## Exercise requirements:
Reproduce every line of the material below word for word, changing nothing.

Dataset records
-*-

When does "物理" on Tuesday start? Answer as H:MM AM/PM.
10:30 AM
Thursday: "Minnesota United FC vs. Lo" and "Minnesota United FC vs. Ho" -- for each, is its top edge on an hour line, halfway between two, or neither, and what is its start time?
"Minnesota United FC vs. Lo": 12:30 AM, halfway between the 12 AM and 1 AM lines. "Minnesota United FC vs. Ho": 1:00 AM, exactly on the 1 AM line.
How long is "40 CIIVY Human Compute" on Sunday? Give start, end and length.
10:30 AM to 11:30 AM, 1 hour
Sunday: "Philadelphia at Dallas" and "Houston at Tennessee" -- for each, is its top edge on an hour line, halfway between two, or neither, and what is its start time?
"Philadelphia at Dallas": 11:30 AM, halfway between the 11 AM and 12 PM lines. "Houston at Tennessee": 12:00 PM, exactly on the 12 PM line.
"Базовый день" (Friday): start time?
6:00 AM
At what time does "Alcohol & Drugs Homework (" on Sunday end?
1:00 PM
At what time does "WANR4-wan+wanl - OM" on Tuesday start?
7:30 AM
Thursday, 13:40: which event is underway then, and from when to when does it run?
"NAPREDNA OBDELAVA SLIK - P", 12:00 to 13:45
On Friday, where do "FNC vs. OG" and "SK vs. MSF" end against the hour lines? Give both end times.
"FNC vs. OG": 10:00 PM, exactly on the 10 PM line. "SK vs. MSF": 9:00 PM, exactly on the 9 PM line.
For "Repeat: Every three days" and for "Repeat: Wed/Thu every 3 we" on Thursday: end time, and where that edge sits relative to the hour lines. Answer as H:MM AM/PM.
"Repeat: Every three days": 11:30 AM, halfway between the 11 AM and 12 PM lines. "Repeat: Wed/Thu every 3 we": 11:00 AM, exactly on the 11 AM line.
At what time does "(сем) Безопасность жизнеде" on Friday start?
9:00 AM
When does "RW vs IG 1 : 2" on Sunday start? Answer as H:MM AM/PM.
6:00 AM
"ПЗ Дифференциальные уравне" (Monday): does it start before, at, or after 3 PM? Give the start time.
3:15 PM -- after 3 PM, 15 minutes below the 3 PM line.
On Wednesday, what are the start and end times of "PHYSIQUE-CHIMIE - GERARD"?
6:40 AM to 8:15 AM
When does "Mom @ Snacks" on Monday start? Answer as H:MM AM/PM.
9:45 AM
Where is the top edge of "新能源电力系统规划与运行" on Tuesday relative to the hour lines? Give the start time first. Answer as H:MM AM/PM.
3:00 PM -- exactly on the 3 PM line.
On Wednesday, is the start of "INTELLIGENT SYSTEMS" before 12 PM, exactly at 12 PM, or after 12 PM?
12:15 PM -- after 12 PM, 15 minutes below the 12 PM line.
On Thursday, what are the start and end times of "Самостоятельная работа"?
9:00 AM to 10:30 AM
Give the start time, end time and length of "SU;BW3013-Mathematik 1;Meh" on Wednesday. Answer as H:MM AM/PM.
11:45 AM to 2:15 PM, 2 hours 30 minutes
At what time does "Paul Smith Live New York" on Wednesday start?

-*-

## Output:
When does "物理" on Tuesday start? Answer as H:MM AM/PM.
10:30 AM
Thursday: "Minnesota United FC vs. Lo" and "Minnesota United FC vs. Ho" -- for each, is its top edge on an hour line, halfway between two, or neither, and what is its start time?
"Minnesota United FC vs. Lo": 12:30 AM, halfway between the 12 AM and 1 AM lines. "Minnesota United FC vs. Ho": 1:00 AM, exactly on the 1 AM line.
How long is "40 CIIVY Human Compute" on Sunday? Give start, end and length.
10:30 AM to 11:30 AM, 1 hour
Sunday: "Philadelphia at Dallas" and "Houston at Tennessee" -- for each, is its top edge on an hour line, halfway between two, or neither, and what is its start time?
"Philadelphia at Dallas": 11:30 AM, halfway between the 11 AM and 12 PM lines. "Houston at Tennessee": 12:00 PM, exactly on the 12 PM line.
"Базовый день" (Friday): start time?
6:00 AM
At what time does "Alcohol & Drugs Homework (" on Sunday end?
1:00 PM
At what time does "WANR4-wan+wanl - OM" on Tuesday start?
7:30 AM
Thursday, 13:40: which event is underway then, and from when to when does it run?
"NAPREDNA OBDELAVA SLIK - P", 12:00 to 13:45
On Friday, where do "FNC vs. OG" and "SK vs. MSF" end against the hour lines? Give both end times.
"FNC vs. OG": 10:00 PM, exactly on the 10 PM line. "SK vs. MSF": 9:00 PM, exactly on the 9 PM line.
For "Repeat: Every three days" and for "Repeat: Wed/Thu every 3 we" on Thursday: end time, and where that edge sits relative to the hour lines. Answer as H:MM AM/PM.
"Repeat: Every three days": 11:30 AM, halfway between the 11 AM and 12 PM lines. "Repeat: Wed/Thu every 3 we": 11:00 AM, exactly on the 11 AM line.
At what time does "(сем) Безопасность жизнеде" on Friday start?
9:00 AM
When does "RW vs IG 1 : 2" on Sunday start? Answer as H:MM AM/PM.
6:00 AM
"ПЗ Дифференциальные уравне" (Monday): does it start before, at, or after 3 PM? Give the start time.
3:15 PM -- after 3 PM, 15 minutes below the 3 PM line.
On Wednesday, what are the start and end times of "PHYSIQUE-CHIMIE - GERARD"?
6:40 AM to 8:15 AM
When does "Mom @ Snacks" on Monday start? Answer as H:MM AM/PM.
9:45 AM
Where is the top edge of "新能源电力系统规划与运行" on Tuesday relative to the hour lines? Give the start time first. Answer as H:MM AM/PM.
3:00 PM -- exactly on the 3 PM line.
On Wednesday, is the start of "INTELLIGENT SYSTEMS" before 12 PM, exactly at 12 PM, or after 12 PM?
12:15 PM -- after 12 PM, 15 minutes below the 12 PM line.
On Thursday, what are the start and end times of "Самостоятельная работа"?
9:00 AM to 10:30 AM
Give the start time, end time and length of "SU;BW3013-Mathematik 1;Meh" on Wednesday. Answer as H:MM AM/PM.
11:45 AM to 2:15 PM, 2 hours 30 minutes
At what time does "Paul Smith Live New York" on Wednesday start?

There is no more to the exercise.